Activity: State how many lines of the entries hold the string "requirements", and nothing more.

#### Information given ####

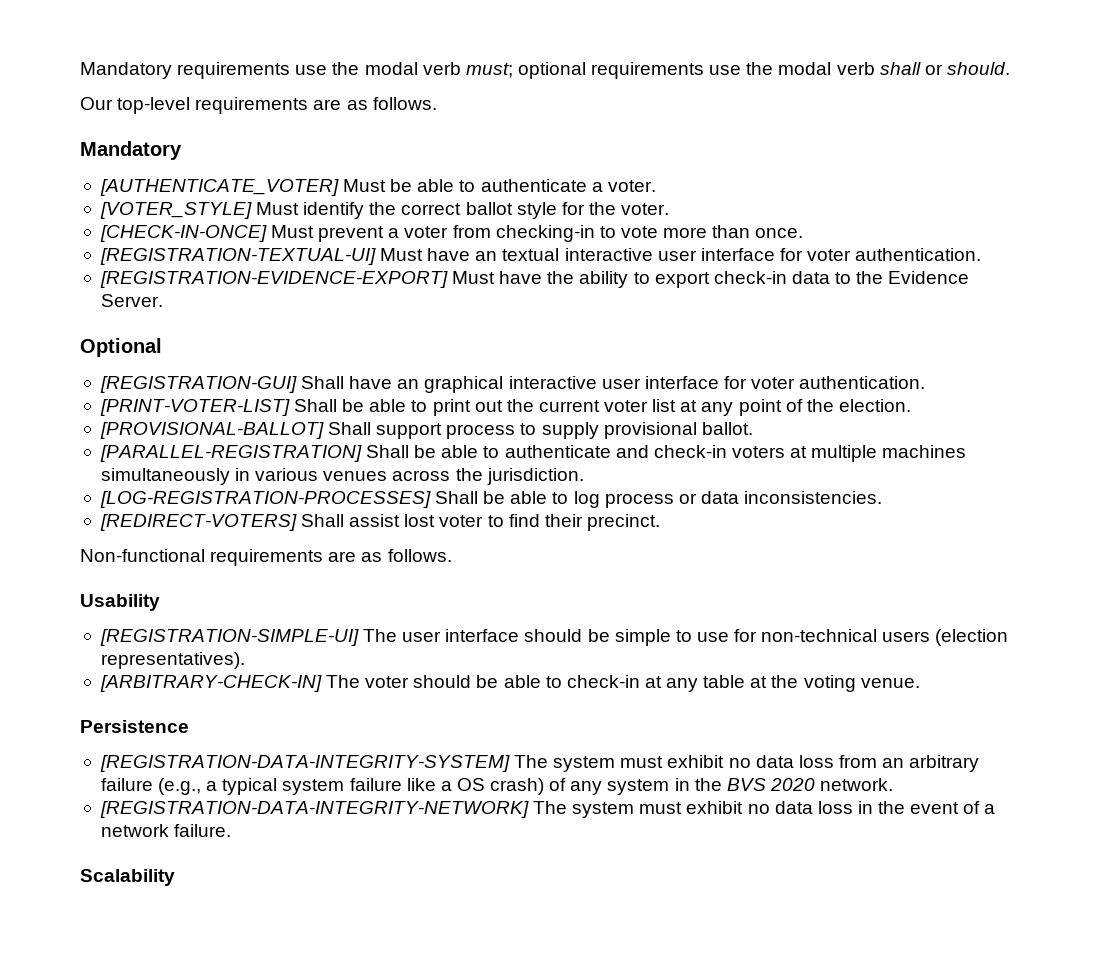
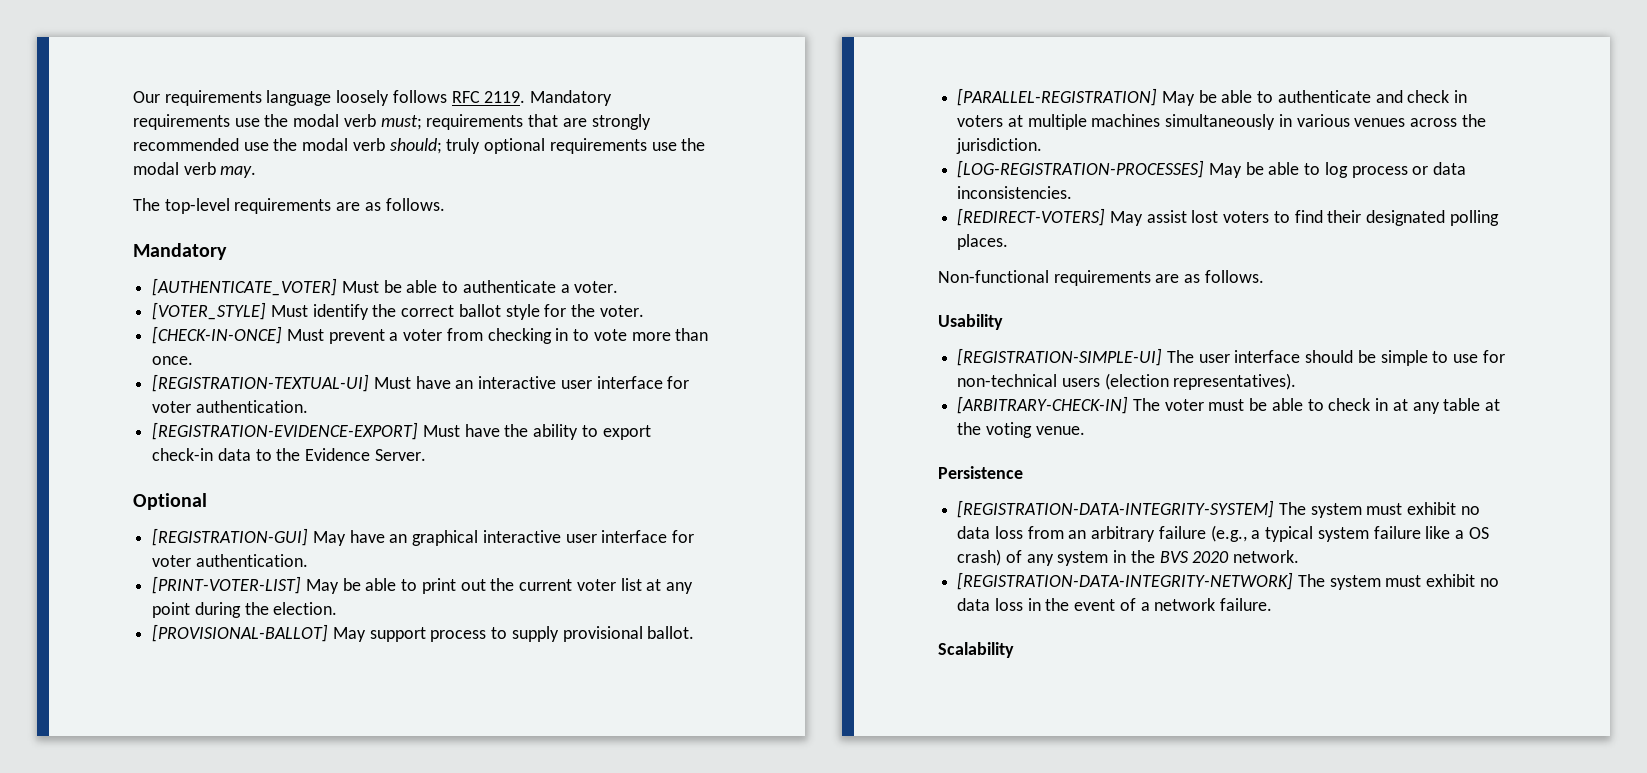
(80, 70) none -> [133,90,526,106] Our requirements language loosely follows RFC 2119.
(513, 70) none -> [426,114,651,130] [133,138,481,154] requirements that are strongly recommended use the modal verb should; truly
[879,62,1010,75] [80,97,113,110] shall or should. // Our -> [220,166,257,178] [133,198,160,211] may. // The
[495,225,595,242] checking-in -> [487,328,569,344] checking in
[502,248,560,261] textual -> (474, 384) none
[301,376,345,389] Shall -> [312,531,346,546] May
[294,399,338,412] Shall -> [305,579,339,594] May
[785,399,803,412] of -> [194,602,241,618] during
[328,422,372,435] Shall -> [332,627,366,642] May
[366,445,410,458] Shall -> [1161,91,1195,106] May
[653,445,727,458] check-in -> [1407,90,1468,103] check in
[435,491,479,504] Shall -> [1208,163,1242,178] May
[301,514,345,527] Shall -> [1109,211,1143,226] May
[439,515,484,527] voter -> [1223,211,1270,223] voters
[586,514,660,531] precinct. -> [1366,210,1499,226] [957,234,1009,250] designated polling places.
[413,675,640,688] should be able to check-in -> [1208,398,1389,411] must be able to check in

####

Solution: 2